Valentina receives Thorvald Stoltenberg's award for her work on minorities rights in the Barents region
"I believe international cooperation is important on all levels. It helps you see the world with other eyes, exchange experiences, understand there are other values than your own, Valentina Likoshva said.
Valentina Likoshva (39) from Murmansk has for years been advocating social justice, LGBT rights, migrants and refugees and others who fall outside society’s norms.
It was Thorvald Stoltenberg’s grandson, Emil Aas Stoltenberg, who announced the award winner at the Kirkenes conference on February 17. This year in a virtual version due to Covid-19 pandemic.
“Valentina gets the prize for her work over many years for social justice, equality, health and human rights in the Barents region,” Emil Aas Stoltenberg said.
He underlined the important role Valentina Likoshva had as the initiator of Barents Pride, an annual cross-border event with parades and meetings for the LGBT community in northern Norway, Russia and internationally.
Thorvald Stoltenberg’s award for promoting international dialogue consists of a 20,000 kroner (€1,960) travel grant and a miniature bust of the former Norwegian Foreign Minister who in 1993 initiated the Barents cooperation together with his Russian colleague Andrei Kozyrev and the other Nordic foreign ministers.
“I believe international cooperation is important on all levels. It helps you see the world with other eyes, exchange experiences, understand other values than your own,” Valentina Likoshva said in a pre-recorded interview at the virtual conference.
Barents cooperation
Thorvald Stoltenberg died in 2018, 87 years old.
“In 1992 I saw the possibility of making this closed border between Norway and Russia into a bridge, instead of a barrier, changing the relation from confrontation to cooperation,” he once said to the Barents Observer.

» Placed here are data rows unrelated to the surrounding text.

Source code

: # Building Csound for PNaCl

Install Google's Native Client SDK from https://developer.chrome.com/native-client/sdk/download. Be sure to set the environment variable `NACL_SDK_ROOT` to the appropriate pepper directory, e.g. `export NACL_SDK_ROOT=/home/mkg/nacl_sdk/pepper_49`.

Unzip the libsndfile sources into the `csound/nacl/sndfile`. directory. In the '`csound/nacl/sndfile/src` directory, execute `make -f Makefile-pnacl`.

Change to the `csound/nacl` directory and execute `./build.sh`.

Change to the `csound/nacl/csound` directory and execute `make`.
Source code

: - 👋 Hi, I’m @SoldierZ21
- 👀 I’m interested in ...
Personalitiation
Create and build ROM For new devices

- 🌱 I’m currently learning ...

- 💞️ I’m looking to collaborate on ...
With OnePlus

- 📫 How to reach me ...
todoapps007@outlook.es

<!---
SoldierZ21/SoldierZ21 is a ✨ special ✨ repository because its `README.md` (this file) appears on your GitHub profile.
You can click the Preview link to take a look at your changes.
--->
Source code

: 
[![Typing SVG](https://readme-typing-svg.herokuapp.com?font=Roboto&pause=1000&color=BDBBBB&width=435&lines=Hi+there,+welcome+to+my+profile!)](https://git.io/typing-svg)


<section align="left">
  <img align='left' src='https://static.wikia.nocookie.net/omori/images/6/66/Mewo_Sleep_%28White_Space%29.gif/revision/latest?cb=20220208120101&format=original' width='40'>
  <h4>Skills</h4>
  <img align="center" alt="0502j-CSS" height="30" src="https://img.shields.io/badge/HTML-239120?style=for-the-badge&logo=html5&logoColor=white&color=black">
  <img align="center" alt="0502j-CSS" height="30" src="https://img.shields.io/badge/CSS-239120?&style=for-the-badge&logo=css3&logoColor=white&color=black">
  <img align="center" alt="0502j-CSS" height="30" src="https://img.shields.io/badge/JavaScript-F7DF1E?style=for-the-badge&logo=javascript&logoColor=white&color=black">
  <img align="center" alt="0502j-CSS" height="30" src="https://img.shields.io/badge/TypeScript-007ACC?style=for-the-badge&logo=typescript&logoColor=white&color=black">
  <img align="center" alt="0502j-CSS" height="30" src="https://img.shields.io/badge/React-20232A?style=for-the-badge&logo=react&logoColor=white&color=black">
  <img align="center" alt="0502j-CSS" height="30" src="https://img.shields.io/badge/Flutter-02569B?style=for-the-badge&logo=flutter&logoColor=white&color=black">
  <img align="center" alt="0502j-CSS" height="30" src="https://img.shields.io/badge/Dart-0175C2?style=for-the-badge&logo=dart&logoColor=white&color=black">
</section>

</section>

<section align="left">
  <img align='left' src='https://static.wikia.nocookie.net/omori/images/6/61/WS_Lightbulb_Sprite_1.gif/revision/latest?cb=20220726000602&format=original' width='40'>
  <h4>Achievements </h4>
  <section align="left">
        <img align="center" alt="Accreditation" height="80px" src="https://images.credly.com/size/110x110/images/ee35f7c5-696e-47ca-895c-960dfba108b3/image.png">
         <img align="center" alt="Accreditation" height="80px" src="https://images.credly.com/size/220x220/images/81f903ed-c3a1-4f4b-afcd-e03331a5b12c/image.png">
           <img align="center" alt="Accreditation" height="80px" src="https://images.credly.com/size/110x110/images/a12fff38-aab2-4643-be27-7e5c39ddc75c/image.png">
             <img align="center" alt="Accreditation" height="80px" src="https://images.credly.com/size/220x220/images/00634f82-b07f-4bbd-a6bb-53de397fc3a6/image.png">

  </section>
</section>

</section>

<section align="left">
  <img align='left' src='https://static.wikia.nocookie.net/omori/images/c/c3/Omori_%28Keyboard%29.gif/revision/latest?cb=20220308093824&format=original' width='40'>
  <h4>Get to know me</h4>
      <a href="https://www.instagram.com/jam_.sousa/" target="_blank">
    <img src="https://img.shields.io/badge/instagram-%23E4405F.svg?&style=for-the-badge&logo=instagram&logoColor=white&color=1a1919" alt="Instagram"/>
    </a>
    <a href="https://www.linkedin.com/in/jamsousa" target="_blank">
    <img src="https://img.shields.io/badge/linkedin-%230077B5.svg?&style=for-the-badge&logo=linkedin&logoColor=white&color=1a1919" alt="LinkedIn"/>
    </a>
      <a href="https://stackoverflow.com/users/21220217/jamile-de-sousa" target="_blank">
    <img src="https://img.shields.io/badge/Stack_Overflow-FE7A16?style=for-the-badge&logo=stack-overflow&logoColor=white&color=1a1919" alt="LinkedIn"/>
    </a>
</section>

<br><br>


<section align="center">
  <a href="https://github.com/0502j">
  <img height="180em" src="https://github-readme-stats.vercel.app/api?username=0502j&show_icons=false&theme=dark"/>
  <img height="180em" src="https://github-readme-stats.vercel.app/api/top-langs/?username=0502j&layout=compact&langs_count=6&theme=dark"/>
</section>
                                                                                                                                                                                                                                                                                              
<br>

The purpose of the Barents cooperation is to strengthen east-west infrastructure, establish people-to-people contacts and thereby contribute to the economic, cultural and social development of the Region. The Barents Cooperation promotes people-to-people contacts and economic development and creates good conditions for interregional exchange in many different fields like culture, indigenous peoples, youth, education, trade, environment, transportation and health.
In recent years, the cross-border people’s cooperation has been troubled by severe crackdowns on civil society by Russian authorities.
Many of the non-governmental organizations previously key to the Barents cooperation have been added to Kremlin’s “foreign agent” list, forcing many to cease activities. One such organization was the LGBT-friendly NGO Maximum in Murmansk. The organization provided psychiatric support for youth and arranged seminars and meetings with similar organizations in the Barents region.